Lastly, medium-sized colonies were used to examine the effects of the bees’ nutritional status. Three queens were used for each experimental group. The two experimental groups included colonies on a pollen-restricted diet and colonies that were overfed. Pollen-restricted colonies received a pollen trap that restricted incoming pollen and fed only on stored pollen from within. On the other hand, the overfed colonies could obtain pollen freely and were given one liter of sugar syrup every three days. The results of this showed that pollen-restricted colonies produced larger egg sizes than the overfed colonies, suggesting that nutritional status does have a significant influence on egg size. The healthier the queen bee, the healthier, larger offspring produced.
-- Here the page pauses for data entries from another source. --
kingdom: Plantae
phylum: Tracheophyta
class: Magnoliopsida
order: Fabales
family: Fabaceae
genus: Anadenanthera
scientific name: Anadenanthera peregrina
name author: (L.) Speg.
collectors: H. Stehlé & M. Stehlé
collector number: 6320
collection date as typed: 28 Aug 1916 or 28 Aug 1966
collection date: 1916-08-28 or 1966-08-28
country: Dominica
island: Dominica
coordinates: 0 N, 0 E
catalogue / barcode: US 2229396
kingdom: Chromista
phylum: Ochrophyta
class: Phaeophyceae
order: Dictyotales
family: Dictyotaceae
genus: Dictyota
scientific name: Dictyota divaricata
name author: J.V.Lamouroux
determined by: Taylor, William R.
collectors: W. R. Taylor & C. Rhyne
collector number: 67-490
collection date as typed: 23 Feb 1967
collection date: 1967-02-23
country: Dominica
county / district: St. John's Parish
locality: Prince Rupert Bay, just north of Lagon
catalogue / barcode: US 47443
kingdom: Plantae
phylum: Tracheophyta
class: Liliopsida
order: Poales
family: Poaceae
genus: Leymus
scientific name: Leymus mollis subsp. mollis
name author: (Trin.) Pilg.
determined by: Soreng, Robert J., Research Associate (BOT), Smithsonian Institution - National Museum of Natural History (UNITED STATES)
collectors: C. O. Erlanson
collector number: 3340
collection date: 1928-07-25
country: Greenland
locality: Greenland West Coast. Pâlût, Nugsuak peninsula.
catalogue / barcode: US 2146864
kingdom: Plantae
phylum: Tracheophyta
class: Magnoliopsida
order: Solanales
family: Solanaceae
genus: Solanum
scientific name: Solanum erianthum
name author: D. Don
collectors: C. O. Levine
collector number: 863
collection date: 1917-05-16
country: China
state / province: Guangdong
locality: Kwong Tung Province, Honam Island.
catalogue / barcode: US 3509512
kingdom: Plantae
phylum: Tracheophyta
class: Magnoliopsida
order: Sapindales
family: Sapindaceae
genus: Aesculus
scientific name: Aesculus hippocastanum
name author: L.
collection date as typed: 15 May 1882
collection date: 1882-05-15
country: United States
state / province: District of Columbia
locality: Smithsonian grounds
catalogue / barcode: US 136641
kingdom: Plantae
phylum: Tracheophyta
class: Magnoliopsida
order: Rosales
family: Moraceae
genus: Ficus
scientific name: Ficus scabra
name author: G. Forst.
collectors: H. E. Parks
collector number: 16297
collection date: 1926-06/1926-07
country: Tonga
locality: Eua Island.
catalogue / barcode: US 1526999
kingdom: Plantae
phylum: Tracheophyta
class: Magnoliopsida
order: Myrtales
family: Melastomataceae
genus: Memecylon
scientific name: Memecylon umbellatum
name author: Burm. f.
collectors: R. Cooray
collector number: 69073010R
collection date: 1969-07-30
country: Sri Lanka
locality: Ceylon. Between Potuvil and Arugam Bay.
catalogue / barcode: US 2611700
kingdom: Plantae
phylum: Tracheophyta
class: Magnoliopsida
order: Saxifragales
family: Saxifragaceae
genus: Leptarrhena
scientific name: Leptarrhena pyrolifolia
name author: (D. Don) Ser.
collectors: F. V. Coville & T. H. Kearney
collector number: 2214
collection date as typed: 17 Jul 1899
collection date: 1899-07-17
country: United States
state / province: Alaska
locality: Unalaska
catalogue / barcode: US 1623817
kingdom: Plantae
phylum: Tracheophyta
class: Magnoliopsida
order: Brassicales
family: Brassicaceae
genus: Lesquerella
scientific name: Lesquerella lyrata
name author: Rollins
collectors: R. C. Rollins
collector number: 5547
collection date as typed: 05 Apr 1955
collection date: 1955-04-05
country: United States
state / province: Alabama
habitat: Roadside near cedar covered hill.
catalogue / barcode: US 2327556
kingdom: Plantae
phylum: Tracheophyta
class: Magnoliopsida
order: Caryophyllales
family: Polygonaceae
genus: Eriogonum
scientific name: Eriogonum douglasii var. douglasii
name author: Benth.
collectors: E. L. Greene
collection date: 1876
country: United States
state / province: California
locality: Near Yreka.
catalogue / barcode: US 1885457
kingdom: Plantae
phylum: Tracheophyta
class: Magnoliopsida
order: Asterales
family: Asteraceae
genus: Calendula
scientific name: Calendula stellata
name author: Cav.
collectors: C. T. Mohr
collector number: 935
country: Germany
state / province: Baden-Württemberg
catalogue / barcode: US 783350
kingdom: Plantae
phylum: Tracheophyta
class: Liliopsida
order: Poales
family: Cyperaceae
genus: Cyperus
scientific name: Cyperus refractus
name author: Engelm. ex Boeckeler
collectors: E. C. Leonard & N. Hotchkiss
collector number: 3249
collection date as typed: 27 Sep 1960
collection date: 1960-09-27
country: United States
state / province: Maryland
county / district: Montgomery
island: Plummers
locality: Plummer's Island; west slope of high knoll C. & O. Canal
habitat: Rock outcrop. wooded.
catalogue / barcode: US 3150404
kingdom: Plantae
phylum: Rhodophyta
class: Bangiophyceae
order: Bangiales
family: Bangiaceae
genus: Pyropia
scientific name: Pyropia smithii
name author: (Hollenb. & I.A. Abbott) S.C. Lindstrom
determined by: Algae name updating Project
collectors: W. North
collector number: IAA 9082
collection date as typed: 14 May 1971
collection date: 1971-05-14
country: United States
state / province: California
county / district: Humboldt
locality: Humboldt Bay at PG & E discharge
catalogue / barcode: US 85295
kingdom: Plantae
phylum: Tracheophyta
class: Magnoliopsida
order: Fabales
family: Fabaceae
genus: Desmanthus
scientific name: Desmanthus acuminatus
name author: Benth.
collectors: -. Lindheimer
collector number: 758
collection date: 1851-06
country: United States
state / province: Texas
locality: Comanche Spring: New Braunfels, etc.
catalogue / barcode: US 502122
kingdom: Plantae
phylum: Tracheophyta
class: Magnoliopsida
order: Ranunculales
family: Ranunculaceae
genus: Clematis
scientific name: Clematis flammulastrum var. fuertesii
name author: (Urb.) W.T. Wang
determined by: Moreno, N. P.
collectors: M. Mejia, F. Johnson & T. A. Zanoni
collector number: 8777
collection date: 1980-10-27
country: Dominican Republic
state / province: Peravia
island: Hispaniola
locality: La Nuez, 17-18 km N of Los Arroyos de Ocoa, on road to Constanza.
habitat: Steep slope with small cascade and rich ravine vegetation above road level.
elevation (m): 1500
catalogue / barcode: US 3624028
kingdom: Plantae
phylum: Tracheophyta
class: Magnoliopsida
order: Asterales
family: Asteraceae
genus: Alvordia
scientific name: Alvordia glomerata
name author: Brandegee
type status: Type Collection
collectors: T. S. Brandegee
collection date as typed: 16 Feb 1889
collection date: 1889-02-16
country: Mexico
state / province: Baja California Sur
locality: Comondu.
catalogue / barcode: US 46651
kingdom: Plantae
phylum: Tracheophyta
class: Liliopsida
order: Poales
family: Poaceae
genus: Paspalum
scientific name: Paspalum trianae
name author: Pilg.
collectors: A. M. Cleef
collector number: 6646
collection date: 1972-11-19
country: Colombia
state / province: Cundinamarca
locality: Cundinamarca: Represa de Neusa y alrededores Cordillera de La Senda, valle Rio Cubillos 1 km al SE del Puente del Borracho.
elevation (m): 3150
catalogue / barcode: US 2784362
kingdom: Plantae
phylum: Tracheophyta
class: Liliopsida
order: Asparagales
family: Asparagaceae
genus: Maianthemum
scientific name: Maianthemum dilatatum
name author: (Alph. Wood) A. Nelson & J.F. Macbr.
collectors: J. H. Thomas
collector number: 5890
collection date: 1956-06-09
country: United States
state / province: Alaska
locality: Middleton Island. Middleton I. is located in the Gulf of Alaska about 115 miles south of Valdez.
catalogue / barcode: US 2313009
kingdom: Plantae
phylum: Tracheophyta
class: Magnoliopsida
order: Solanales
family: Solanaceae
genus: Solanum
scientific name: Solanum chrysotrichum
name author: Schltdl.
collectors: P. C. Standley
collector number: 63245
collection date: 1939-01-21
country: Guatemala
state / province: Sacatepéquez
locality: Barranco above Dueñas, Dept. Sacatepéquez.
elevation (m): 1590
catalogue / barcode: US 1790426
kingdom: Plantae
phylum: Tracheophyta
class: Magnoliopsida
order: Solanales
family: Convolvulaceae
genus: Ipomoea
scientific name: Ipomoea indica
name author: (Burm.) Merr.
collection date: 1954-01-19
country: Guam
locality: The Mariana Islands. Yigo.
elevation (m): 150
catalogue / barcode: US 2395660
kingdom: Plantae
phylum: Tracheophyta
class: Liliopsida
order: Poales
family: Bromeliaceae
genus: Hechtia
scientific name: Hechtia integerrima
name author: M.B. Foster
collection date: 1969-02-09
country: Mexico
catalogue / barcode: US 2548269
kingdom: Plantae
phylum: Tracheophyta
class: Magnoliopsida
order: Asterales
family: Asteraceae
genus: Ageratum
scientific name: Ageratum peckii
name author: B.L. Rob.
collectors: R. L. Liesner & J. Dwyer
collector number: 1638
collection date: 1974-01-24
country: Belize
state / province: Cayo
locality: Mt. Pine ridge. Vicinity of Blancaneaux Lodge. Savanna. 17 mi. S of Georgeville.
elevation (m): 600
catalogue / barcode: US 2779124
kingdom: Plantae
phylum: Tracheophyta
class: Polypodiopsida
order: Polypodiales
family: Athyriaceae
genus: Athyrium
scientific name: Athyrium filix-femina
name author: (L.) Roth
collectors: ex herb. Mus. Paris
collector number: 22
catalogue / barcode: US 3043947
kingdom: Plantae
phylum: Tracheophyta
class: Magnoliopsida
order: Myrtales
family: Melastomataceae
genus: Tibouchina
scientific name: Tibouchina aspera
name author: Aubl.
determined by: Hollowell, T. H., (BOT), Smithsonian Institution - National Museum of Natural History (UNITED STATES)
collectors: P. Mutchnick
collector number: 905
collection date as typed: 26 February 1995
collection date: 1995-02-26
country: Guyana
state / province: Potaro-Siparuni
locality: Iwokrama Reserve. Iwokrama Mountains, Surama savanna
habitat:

The researchers explored possible benefits to egg size variations and found evidence that larger eggs develop more successfully than smaller eggs. This benefit is adaptive, meaning larger eggs become more adjusted and are better suited to their environment. The results indicate that the queens adjust egg size according to the colonies, instead of variation in egg number. Ultimately, a trade-off between egg size and number of eggs produced does exist, and selection seems to have generated genetic variation and plasticity. In the future, researchers could improve and expand on this idea by including a larger sample size of bees. They could also try to relate the findings from this experiment to bumblebees or wasps to determine if they exhibit the same phenomenon as honey bees.
Article: Amiri, E., K. Le, C. Vega Melendez, M.K. Strand, D.R. Tarpy, and O. Rueppell. 2020. Egg‐size plasticity in Apis mellifera: Honey bee queens alter egg size in response to both genetic and environmental factors. Journal of Evolutionary Biology 33: 534–543.